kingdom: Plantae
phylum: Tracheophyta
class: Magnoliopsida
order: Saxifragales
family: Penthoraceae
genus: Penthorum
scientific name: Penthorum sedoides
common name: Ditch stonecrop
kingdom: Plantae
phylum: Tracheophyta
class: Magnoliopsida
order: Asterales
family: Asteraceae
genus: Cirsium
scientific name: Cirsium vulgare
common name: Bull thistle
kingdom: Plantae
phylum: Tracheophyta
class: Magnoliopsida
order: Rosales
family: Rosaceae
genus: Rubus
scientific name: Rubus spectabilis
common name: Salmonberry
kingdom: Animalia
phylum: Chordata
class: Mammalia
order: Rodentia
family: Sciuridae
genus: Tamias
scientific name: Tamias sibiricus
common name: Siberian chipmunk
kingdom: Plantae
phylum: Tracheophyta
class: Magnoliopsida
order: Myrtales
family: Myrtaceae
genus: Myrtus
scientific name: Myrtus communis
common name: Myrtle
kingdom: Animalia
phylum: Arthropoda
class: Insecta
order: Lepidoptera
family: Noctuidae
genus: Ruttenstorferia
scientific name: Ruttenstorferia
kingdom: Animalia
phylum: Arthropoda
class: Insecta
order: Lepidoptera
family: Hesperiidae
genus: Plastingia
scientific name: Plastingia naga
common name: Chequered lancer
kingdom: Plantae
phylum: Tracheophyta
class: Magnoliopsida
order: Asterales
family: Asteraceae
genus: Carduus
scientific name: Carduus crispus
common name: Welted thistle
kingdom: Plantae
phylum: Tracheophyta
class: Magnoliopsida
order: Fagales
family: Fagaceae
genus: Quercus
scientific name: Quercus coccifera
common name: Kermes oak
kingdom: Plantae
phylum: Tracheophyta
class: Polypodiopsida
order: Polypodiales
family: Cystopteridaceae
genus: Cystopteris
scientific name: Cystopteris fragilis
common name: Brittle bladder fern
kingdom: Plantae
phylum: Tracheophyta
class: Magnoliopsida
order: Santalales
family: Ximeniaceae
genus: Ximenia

■ **Goal of the exercise**: Put the lines of every record into a JSON list of strings, with one string per line and no blank lines.

■ **Written response**:
[
  "kingdom: Plantae",
  "phylum: Tracheophyta",
  "class: Magnoliopsida",
  "order: Saxifragales",
  "family: Penthoraceae",
  "genus: Penthorum",
  "scientific name: Penthorum sedoides",
  "common name: Ditch stonecrop",
  "kingdom: Plantae",
  "phylum: Tracheophyta",
  "class: Magnoliopsida",
  "order: Asterales",
  "family: Asteraceae",
  "genus: Cirsium",
  "scientific name: Cirsium vulgare",
  "common name: Bull thistle",
  "kingdom: Plantae",
  "phylum: Tracheophyta",
  "class: Magnoliopsida",
  "order: Rosales",
  "family: Rosaceae",
  "genus: Rubus",
  "scientific name: Rubus spectabilis",
  "common name: Salmonberry",
  "kingdom: Animalia",
  "phylum: Chordata",
  "class: Mammalia",
  "order: Rodentia",
  "family: Sciuridae",
  "genus: Tamias",
  "scientific name: Tamias sibiricus",
  "common name: Siberian chipmunk",
  "kingdom: Plantae",
  "phylum: Tracheophyta",
  "class: Magnoliopsida",
  "order: Myrtales",
  "family: Myrtaceae",
  "genus: Myrtus",
  "scientific name: Myrtus communis",
  "common name: Myrtle",
  "kingdom: Animalia",
  "phylum: Arthropoda",
  "class: Insecta",
  "order: Lepidoptera",
  "family: Noctuidae",
  "genus: Ruttenstorferia",
  "scientific name: Ruttenstorferia",
  "kingdom: Animalia",
  "phylum: Arthropoda",
  "class: Insecta",
  "order: Lepidoptera",
  "family: Hesperiidae",
  "genus: Plastingia",
  "scientific name: Plastingia naga",
  "common name: Chequered lancer",
  "kingdom: Plantae",
  "phylum: Tracheophyta",
  "class: Magnoliopsida",
  "order: Asterales",
  "family: Asteraceae",
  "genus: Carduus",
  "scientific name: Carduus crispus",
  "common name: Welted thistle",
  "kingdom: Plantae",
  "phylum: Tracheophyta",
  "class: Magnoliopsida",
  "order: Fagales",
  "family: Fagaceae",
  "genus: Quercus",
  "scientific name: Quercus coccifera",
  "common name: Kermes oak",
  "kingdom: Plantae",
  "phylum: Tracheophyta",
  "class: Polypodiopsida",
  "order: Polypodiales",
  "family: Cystopteridaceae",
  "genus: Cystopteris",
  "scientific name: Cystopteris fragilis",
  "common name: Brittle bladder fern",
  "kingdom: Plantae",
  "phylum: Tracheophyta",
  "class: Magnoliopsida",
  "order: Santalales",
  "family: Ximeniaceae",
  "genus: Ximenia"
]